Mystery Oak Disease pg.2

The disease is getting researchers’ attention across the USA, particularly where other varieties of Phytophthora infect native plants. “It’s certainly something that’s not being ignored just because we’re on the right coast,” says Don Ham, professor of forest resources at Clemson University in South Carolina. “Our oak species can be susceptible, and we want to be prepared.”

A federal quarantine ordered this month bans shipping soil and plants from more than a dozen host species outside 10 infected counties from Monterey to Mendocino and one Oregon county, Curry, that has a small infestation. Canada has gone further, prohibiting imports of soil and host plants — those infected by the pathogen — from anywhere in California. The state’s $3 billion nursery industry complains that’s overkill because the disease hasn’t been found in most of the state, including Southern California.

But in Northern California, particularly hard-hit Marin, Santa Cruz, Sonoma and Monterey counties, it has spread unchecked. Sudden Oak Death — it got its name before many non-oak hosts were identified — first caused alarm on the slopes of Mount Tamalpais in Marin County north of San Francisco. From a distance, dead and dying oaks look like random clumps of yellow and gray on the forested mountainside.

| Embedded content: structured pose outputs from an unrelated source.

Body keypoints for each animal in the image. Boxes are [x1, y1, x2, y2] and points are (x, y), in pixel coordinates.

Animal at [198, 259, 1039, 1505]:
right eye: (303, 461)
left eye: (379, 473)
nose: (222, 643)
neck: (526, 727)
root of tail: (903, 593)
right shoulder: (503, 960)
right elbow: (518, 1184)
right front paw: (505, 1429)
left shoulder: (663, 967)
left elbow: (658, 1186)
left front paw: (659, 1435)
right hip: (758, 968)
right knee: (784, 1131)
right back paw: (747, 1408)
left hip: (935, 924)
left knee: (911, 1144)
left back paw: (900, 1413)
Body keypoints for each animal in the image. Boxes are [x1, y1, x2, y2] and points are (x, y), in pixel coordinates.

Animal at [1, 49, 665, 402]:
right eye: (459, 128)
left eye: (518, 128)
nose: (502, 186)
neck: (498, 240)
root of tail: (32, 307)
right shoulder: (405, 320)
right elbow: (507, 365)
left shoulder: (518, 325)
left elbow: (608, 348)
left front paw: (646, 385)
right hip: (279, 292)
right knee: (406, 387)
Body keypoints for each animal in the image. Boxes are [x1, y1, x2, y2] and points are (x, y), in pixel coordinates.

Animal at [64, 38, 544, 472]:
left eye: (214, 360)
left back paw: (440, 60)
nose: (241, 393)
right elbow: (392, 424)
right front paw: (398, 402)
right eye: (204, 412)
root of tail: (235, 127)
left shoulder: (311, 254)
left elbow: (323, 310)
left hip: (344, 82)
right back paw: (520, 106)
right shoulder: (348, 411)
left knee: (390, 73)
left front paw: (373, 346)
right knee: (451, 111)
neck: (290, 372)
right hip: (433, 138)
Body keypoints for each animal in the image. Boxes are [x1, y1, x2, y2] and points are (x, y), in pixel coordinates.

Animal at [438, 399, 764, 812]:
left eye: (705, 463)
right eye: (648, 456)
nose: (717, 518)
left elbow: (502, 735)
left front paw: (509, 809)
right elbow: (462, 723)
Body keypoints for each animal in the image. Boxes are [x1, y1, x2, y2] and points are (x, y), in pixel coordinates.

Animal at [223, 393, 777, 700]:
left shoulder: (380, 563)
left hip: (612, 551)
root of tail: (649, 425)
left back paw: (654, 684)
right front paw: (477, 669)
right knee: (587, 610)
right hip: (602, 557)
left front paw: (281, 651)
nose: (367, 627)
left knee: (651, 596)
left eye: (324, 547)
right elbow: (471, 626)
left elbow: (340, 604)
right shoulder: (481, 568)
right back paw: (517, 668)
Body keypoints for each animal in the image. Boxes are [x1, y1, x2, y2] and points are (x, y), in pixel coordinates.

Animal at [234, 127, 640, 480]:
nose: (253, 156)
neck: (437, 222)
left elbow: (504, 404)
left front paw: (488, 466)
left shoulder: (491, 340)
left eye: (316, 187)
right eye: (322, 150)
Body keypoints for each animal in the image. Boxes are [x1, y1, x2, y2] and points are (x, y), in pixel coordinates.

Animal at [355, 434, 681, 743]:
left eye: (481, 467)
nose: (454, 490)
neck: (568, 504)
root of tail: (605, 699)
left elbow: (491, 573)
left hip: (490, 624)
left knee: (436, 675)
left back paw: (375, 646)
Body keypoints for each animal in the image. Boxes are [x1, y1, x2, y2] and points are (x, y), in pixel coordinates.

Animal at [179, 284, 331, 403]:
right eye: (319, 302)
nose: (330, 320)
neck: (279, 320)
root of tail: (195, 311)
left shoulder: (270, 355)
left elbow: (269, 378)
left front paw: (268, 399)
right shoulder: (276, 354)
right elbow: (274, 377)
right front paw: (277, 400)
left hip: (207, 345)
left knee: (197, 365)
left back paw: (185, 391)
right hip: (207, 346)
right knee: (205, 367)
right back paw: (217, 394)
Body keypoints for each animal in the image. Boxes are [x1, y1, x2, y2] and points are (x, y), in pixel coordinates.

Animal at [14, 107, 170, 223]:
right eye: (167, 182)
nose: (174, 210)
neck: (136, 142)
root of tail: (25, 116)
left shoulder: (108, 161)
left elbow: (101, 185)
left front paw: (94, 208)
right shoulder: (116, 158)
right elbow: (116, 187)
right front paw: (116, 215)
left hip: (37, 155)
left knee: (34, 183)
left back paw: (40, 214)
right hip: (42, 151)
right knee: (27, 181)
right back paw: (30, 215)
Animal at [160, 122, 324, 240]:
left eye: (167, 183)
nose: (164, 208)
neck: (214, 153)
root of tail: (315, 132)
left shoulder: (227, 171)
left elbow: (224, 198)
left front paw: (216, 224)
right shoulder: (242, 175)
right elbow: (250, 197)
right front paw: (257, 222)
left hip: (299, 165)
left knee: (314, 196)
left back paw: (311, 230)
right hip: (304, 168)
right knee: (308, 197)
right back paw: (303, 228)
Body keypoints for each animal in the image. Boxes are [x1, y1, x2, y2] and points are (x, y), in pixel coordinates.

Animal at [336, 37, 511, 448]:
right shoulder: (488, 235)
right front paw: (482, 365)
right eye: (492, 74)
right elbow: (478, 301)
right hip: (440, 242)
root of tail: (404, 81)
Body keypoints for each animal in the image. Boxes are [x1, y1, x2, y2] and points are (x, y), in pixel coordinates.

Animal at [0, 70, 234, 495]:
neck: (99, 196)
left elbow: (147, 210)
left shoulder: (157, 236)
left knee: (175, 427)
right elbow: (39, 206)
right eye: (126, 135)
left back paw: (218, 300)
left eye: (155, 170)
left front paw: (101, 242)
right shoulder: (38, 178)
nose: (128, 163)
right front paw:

An evergreen hardwood species that lives up to 250 years, live oaks are indigenous to 10 million acres of the Pacific coast, prized flora that add value and aesthetic charm to property. They generally grow 20 to 40 feet tall at elevations between 3,000 and 5,000 feet. Though they are commercially worthless except as firewood because of their gnarled, crooked trunks and branches, those same features create beauty and endless variation on the coastal terrain.

Homeowners are appalled watching their precious oaks die by the thousands. Once they notice the spiky roundish leaves turning yellow, the rust-colored spots on the bark and a sticky black ooze bleeding from the trunk, it’s too late — the tree’s a goner.